Anand Patwardhan’s War and Peace was released in 2002, and its presentation of escalating nationalist posturing – aka the arms race between India and Pakistan – was incredibly apposite. Over a decade later, WMDs in Iraq may not be the hot-button topic they were back then, but the Bharatiya Janata Party has returned to power in India and international debate surrounding nuclear armament continues to rage; this pulsating and sprawling documentary thus retains its potency. Both a personal perspective and a clear-eyed and acutely focused examination of the internal and external effects of India’s scramble for arms, for Patwardhan it begins in the aftermath of Mahatma Ghandi’s assassination.

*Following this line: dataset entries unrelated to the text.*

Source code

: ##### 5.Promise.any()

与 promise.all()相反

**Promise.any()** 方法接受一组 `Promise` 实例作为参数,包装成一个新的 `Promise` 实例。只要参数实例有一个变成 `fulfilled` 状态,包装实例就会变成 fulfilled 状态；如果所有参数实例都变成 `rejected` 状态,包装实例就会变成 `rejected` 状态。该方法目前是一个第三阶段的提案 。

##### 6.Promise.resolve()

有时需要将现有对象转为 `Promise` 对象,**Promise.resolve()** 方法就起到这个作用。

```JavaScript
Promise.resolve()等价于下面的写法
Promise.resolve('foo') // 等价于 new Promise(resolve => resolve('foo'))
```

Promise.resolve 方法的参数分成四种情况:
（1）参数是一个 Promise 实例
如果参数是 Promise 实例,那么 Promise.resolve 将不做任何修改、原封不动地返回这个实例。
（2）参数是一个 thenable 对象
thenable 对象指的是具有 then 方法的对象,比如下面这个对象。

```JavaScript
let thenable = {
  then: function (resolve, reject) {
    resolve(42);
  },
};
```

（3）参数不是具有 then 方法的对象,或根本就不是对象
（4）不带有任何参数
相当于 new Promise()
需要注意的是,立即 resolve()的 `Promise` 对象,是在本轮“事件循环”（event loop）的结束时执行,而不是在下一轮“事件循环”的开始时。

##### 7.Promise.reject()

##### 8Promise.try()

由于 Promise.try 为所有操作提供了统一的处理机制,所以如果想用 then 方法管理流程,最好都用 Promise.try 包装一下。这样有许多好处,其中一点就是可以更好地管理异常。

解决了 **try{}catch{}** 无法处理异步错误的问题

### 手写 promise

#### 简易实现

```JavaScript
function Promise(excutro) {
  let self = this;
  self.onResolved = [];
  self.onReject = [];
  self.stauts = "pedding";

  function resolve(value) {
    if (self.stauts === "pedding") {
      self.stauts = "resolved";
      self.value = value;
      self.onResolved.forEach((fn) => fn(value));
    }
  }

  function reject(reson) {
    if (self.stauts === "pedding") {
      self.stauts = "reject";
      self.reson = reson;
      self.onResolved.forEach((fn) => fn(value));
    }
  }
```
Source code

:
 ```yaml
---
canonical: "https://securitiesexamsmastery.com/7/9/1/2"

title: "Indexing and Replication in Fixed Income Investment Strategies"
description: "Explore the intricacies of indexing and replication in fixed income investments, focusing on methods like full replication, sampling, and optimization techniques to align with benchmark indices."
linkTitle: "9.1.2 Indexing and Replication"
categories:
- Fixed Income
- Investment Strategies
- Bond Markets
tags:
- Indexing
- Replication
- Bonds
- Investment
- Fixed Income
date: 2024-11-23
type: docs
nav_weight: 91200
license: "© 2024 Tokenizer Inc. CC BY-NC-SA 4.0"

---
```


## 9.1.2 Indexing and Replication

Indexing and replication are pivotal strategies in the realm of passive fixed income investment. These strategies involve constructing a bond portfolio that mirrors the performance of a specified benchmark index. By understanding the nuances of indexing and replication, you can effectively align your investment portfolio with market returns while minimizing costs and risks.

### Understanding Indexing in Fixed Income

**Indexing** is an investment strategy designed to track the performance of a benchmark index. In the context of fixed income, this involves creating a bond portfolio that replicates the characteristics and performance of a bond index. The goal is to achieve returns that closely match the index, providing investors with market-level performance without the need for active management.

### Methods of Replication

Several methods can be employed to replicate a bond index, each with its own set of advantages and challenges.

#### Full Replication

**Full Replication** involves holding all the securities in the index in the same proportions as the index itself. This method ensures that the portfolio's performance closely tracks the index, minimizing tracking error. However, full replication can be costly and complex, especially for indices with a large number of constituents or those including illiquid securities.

“The memory of one who opposed the bomb on moral grounds alone had begun to fade,” the director narrates, setting his stall from the off. His wide-ranging examination of his country’s nuclear testing and the bristling one-upmanship with Pakistan that provoked it takes him from villages like Khetolai in Rajasthan, to Karachi and even Hiroshima and The Smithsonian. He captures the tears of an elderly Hibakusha (one who survived the A-bomb) alongside the lamentable lot of Indian peasants whose lineages have been compromised by the inevitable radiation from the Pokhran tests of the 1970s. There are pointed juxtapositions throughout, both between footage of opposing sides of the argument, and in contrasting traditional Indian musical interludes, infused with peace and hope, against irreconcilable imagery of the rolling war machine.
“All lies,” declares one politician when confronted about the claims of cancer and other heinous effects of radiation. But Patwardhan’s interrogation of the political class is largely intended to illicit this response. It is the common people of both India and Pakistan that he is interested in giving voice to, and despite some less equitable moments – footage includes the burning of an Indian flag in Pakistan, and the haranguing of a peace march in India – the mood is presented as largely reconciliatory. Through a debating session in a girl’s school the film seeks to encapsulate the proliferation of nationalist hatred. After a speech in which a young girl extols the virtue of Pakistan’s nuclear arsenal, she begs Patwardhan’s forgiveness; she had just chosen the side of the argument that would score her the most debating points.
Whether it is fame or infamy seems to matter little: “now the whole world knows where India is” proclaims one politician during a rally. And the people cheer him on, buoyed by a sense of religious union and national opposition. The bomb, asserts Patwardhan, is a godsend to holy warriors on either side of the border. In one instance, he aims his spotlight on a particular political figure who has gone, since the 1970s, from socialism to patriotism; poverty has been shunted from the agenda in favour of jingoism. Returning to where he started, Patwardhan ends with Ghandi’s proclamation that the only way to avoid the impending doom is through the non-violent method – War and Peace is a rousing and affecting argument in support of this advice, and a grave reminder that it is far from being followed.